Le Cambodge battait son plein à notre arrivée. Les « tuks-tuks », ces tricycles motorisés à la sûreté douteuse qui jouent un rôle de taxi, se démenaient au travers des petites rues mal pavées de la vieille capitale à des vitesses fulgurantes tandis que des « stands » à nourriture se chevauchaient le long de la route principale. Il me semble avoir remarqué à quel point tout se passait à une vitesse fulgurante dans ce désordre pareil. Les bâtiments semblaient sales, les rues n’étaient guère mieux et j’avais l’impression d’être dans un vieux western version asiatique avec un fond beige.
Les secteurs à l’extérieur des zones touristiques à Phnom Penh ne sont pas reconnus pour être particulièrement attrayants pour l’œil naïf d’un Occidental, mais le sourire sincère de ses habitants compense largement pour ces lacunes. L’énergie de l’endroit était nettement différente de celle d’Ho Chi Min Ville au Vietnam que nous avions quittée seulement quelques heures auparavant.

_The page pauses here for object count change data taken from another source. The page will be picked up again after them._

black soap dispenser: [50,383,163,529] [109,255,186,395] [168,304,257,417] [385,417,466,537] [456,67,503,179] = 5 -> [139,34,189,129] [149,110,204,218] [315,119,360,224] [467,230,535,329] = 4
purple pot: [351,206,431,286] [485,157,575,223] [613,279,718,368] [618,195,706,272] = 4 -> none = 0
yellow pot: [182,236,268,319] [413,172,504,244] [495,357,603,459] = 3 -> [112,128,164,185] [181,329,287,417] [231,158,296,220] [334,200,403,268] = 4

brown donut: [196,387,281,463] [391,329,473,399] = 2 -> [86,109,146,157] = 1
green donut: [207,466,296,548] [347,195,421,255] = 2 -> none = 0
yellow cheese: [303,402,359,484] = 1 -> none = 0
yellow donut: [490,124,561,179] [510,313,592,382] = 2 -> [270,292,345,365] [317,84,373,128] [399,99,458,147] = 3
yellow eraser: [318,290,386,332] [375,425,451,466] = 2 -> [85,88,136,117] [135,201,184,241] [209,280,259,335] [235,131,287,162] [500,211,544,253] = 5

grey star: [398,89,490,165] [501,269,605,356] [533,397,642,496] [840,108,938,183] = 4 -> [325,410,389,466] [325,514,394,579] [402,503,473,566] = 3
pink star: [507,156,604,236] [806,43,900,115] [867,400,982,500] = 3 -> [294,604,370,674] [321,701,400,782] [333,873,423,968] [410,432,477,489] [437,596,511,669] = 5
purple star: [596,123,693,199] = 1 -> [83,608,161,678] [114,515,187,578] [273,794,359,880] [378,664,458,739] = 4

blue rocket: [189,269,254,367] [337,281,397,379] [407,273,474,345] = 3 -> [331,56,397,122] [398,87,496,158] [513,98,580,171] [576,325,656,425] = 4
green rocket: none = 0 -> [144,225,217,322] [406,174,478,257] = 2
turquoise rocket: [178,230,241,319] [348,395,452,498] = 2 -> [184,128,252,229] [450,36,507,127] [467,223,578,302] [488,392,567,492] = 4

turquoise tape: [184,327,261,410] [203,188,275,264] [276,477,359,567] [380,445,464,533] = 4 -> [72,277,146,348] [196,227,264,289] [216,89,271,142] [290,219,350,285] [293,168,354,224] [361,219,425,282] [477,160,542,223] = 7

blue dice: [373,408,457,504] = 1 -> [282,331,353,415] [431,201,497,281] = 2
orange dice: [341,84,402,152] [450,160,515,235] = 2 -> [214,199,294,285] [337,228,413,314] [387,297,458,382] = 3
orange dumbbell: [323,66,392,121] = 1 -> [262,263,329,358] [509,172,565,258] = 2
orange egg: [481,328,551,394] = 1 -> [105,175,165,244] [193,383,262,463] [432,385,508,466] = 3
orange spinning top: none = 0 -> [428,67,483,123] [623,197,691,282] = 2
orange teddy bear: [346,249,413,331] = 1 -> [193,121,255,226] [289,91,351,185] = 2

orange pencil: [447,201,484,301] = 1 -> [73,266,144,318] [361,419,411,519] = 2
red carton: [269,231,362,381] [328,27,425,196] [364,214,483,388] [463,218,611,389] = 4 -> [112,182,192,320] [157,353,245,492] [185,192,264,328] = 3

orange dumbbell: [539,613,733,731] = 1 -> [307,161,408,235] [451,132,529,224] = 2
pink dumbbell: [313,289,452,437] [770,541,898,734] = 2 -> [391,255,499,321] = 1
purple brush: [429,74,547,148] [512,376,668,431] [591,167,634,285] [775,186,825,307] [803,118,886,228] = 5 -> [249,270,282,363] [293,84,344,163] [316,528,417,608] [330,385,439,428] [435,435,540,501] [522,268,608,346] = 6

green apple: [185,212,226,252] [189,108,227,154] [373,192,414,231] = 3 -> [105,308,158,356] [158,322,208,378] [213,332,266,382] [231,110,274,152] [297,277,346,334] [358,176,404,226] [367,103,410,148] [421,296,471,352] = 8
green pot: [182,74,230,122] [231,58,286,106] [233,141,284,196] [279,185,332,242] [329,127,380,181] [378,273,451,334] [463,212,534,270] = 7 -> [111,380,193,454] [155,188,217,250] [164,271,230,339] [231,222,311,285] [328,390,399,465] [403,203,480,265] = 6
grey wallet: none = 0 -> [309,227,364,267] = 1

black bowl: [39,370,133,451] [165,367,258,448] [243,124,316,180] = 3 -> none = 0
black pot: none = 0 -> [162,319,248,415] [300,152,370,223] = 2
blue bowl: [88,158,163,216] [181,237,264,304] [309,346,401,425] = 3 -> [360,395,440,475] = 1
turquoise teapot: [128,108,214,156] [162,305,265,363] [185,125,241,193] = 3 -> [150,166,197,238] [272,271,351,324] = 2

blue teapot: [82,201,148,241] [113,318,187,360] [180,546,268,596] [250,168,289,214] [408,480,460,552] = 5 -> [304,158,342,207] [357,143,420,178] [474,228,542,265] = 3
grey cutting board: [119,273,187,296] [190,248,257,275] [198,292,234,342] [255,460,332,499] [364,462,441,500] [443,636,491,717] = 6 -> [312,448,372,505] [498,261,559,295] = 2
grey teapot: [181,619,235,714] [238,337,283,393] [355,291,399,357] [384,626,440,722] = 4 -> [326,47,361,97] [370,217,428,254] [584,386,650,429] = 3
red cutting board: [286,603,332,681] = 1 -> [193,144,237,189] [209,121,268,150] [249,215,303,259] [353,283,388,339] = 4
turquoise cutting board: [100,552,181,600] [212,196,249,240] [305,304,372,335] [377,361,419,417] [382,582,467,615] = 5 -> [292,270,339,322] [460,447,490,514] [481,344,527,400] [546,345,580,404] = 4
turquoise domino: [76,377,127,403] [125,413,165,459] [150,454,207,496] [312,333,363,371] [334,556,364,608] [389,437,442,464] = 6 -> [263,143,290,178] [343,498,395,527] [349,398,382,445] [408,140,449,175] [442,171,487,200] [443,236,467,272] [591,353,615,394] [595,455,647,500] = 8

La vie au Cambodge semblait bien se porter, et ce, malgré le passé tragique qu’a connu le pays sous le régime des Khmers rouges entre 1975 à 1979. Ce mouvement politique et militaire communiste radical a été reconnu coupable de crimes contre l’humanité ayant causé la mort injustifiée de centaines de milliers de Cambodgiens avec leur dictature d’une extrême violence. Depuis que la situation s’est rétablie, le tourisme ne s’est pas fait prier pour se tailler sa place dans l’économie du pays. En 2009, le secteur du tourisme avait déjà atteint des sommets spectaculaires, comme c’est le cas dans la majorité des autres pays de cette région du monde. Un visiteur ignare aurait pu passer un séjour dans cette contrée lointaine sans même voir le moindre indice du génocide auquel la population de ce pays a dû faire face. Un œil un peu plus attentif pouvait remarquer sans trop de difficulté qu’une tranche d’âge de la population était largement sous-représentée.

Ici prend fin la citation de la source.